%%
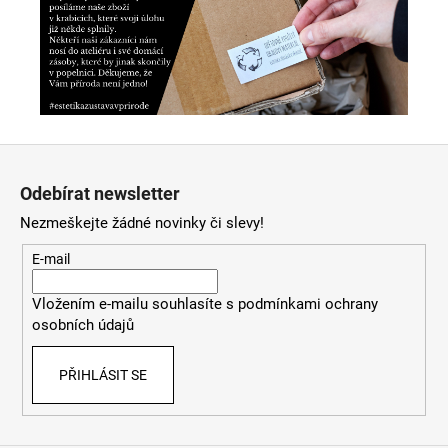
Z
á
Odebírat newsletter
p
Nezmeškejte žádné novinky či slevy!
a
t
E-mail
í
Vložením e-mailu souhlasíte s
podmínkami ochrany
osobních údajů
PŘIHLÁSIT SE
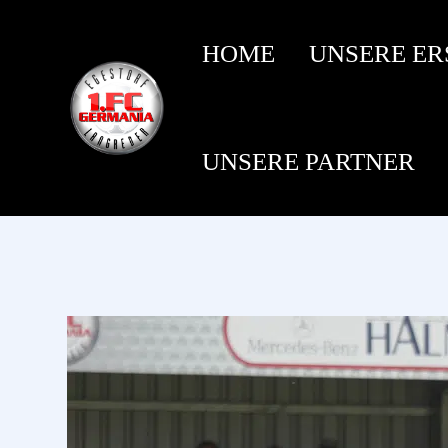
HOME
UNSERE ER
UNSERE PARTNER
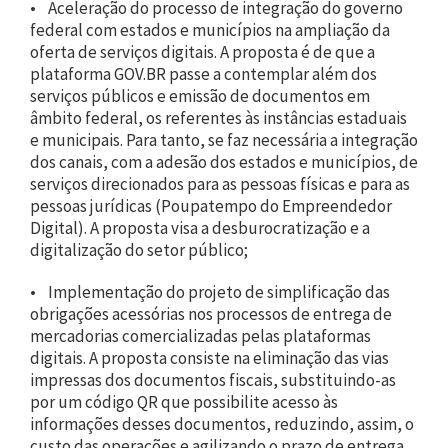
• Aceleração do processo de integração do governo
federal com estados e municípios na ampliação da
oferta de serviços digitais. A proposta é de que a
plataforma GOV.BR passe a contemplar além dos
serviços públicos e emissão de documentos em
âmbito federal, os referentes às instâncias estaduais
e municipais. Para tanto, se faz necessária a integração
dos canais, com a adesão dos estados e municípios, de
serviços direcionados para as pessoas físicas e para as
pessoas jurídicas (Poupatempo do Empreendedor
Digital). A proposta visa a desburocratização e a
digitalização do setor público;
• Implementação do projeto de simplificação das
obrigações acessórias nos processos de entrega de
mercadorias comercializadas pelas plataformas
digitais. A proposta consiste na eliminação das vias
impressas dos documentos fiscais, substituindo-as
por um código QR que possibilite acesso às
informações desses documentos, reduzindo, assim, o
custo das operações e agilizando o prazo de entrega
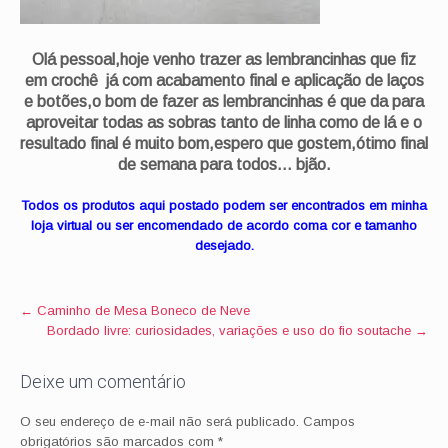
Olá pessoal,hoje venho trazer as lembrancinhas que fiz
em crochê já com acabamento final e aplicação de laços
e botões,o bom de fazer as lembrancinhas é que da para
aproveitar todas as sobras tanto de linha como de lá e o
resultado final é muito bom,espero que gostem,ótimo final
de semana para todos… bjão.
Todos os produtos aqui postado podem ser encontrados em minha
loja virtual ou ser encomendado de acordo coma cor e tamanho
desejado.
Post
←
Caminho de Mesa Boneco de Neve
Bordado livre: curiosidades, variações e uso do fio soutache
→
navigation
Deixe um comentário
O seu endereço de e-mail não será publicado.
Campos
obrigatórios são marcados com
*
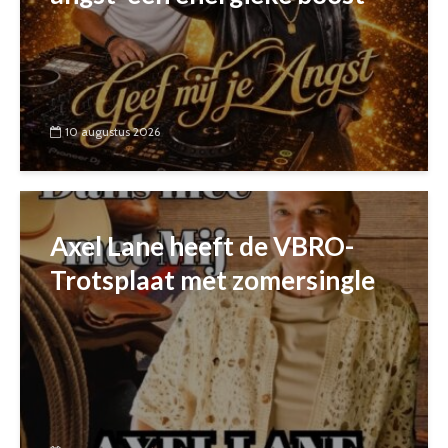
10 augustus 2026
Axel Lane heeft de VBRO-
Trotsplaat met zomersingle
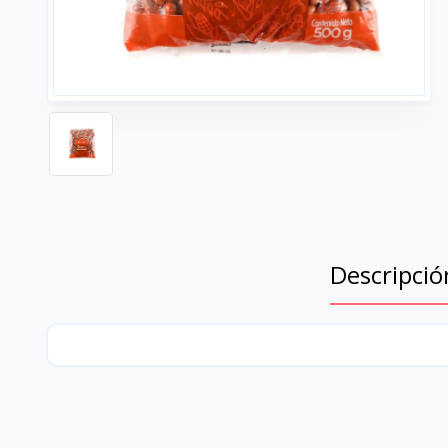
Descripció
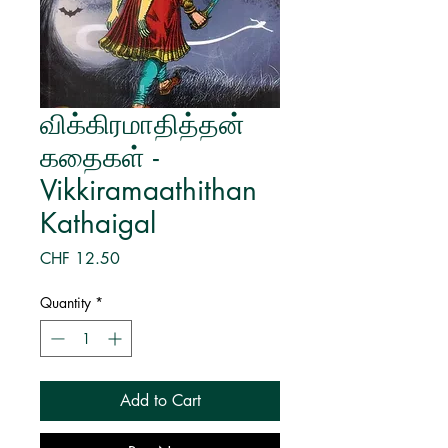
விக்கிரமாதித்தன்
கதைகள் -
Vikkiramaathithan
Kathaigal
Price
CHF 12.50
Quantity
*
Add to Cart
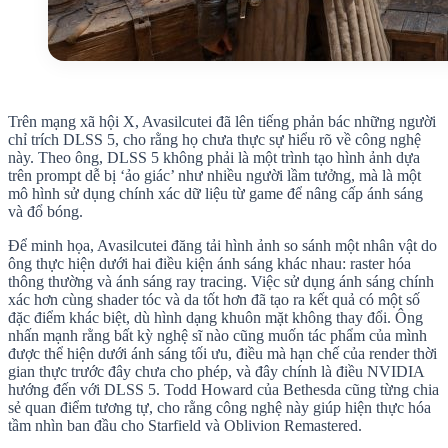
Trên mạng xã hội X, Avasilcutei đã lên tiếng phản bác những người
chỉ trích DLSS 5, cho rằng họ chưa thực sự hiểu rõ về công nghệ
này. Theo ông, DLSS 5 không phải là một trình tạo hình ảnh dựa
trên prompt dễ bị ‘ảo giác’ như nhiều người lầm tưởng, mà là một
mô hình sử dụng chính xác dữ liệu từ game để nâng cấp ánh sáng
và đổ bóng.
Để minh họa, Avasilcutei đăng tải hình ảnh so sánh một nhân vật do
ông thực hiện dưới hai điều kiện ánh sáng khác nhau: raster hóa
thông thường và ánh sáng ray tracing. Việc sử dụng ánh sáng chính
xác hơn cùng shader tóc và da tốt hơn đã tạo ra kết quả có một số
đặc điểm khác biệt, dù hình dạng khuôn mặt không thay đổi. Ông
nhấn mạnh rằng bất kỳ nghệ sĩ nào cũng muốn tác phẩm của mình
được thể hiện dưới ánh sáng tối ưu, điều mà hạn chế của render thời
gian thực trước đây chưa cho phép, và đây chính là điều NVIDIA
hướng đến với DLSS 5. Todd Howard của Bethesda cũng từng chia
sẻ quan điểm tương tự, cho rằng công nghệ này giúp hiện thực hóa
tầm nhìn ban đầu cho Starfield và Oblivion Remastered.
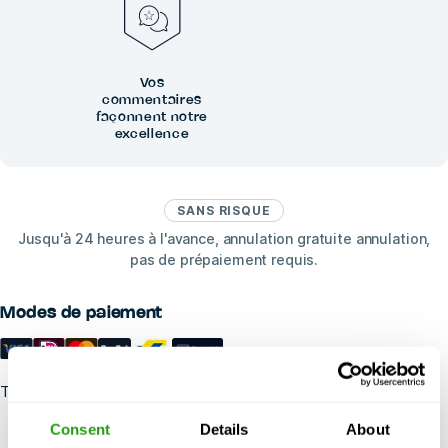
Vos
commentaires
façonnent notre
excellence
SANS RISQUE
Jusqu'à 24 heures à l'avance, annulation gratuite annulation,
pas de prépaiement requis.
Modes de paiement
Trustpilot
Consent
Details
About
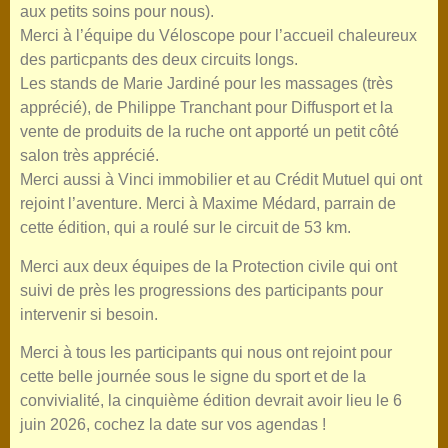
aux petits soins pour nous).
Merci à l’équipe du Véloscope pour l’accueil chaleureux
des particpants des deux circuits longs.
Les stands de Marie Jardiné pour les massages (très
apprécié), de Philippe Tranchant pour Diffusport et la
vente de produits de la ruche ont apporté un petit côté
salon très apprécié.
Merci aussi à Vinci immobilier et au Crédit Mutuel qui ont
rejoint l’aventure. Merci à Maxime Médard, parrain de
cette édition, qui a roulé sur le circuit de 53 km.
Merci aux deux équipes de la Protection civile qui ont
suivi de près les progressions des participants pour
intervenir si besoin.
Merci à tous les participants qui nous ont rejoint pour
cette belle journée sous le signe du sport et de la
convivialité, la cinquième édition devrait avoir lieu le 6
juin 2026, cochez la date sur vos agendas !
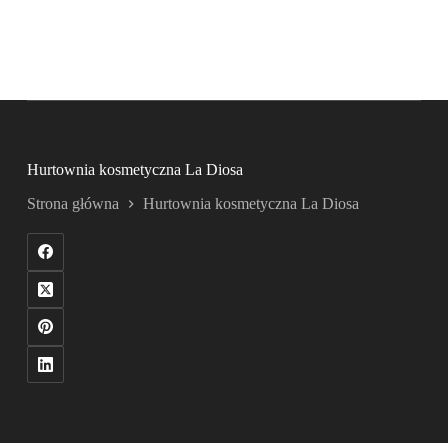
Hurtownia kosmetyczna La Diosa
Strona główna
Hurtownia kosmetyczna La Diosa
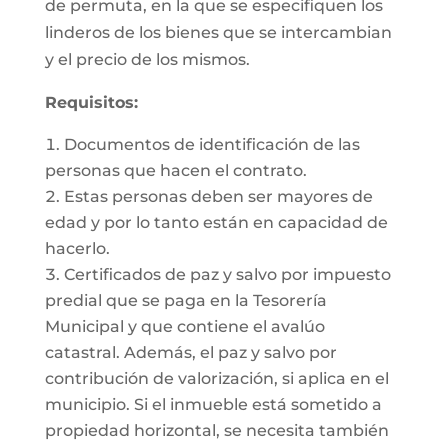
de permuta, en la que se especifiquen los
linderos de los bienes que se intercambian
y el precio de los mismos.
Requisitos:
Documentos de identificación de las
personas que hacen el contrato.
Estas personas deben ser mayores de
edad y por lo tanto están en capacidad de
hacerlo.
Certificados de paz y salvo por impuesto
predial que se paga en la Tesorería
Municipal y que contiene el avalúo
catastral. Además, el paz y salvo por
contribución de valorización, si aplica en el
municipio. Si el inmueble está sometido a
propiedad horizontal, se necesita también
%%
List every line in the listing that contains the word "participants".

suivi de près les progressions des participants pour
Merci à tous les participants qui nous ont rejoint pour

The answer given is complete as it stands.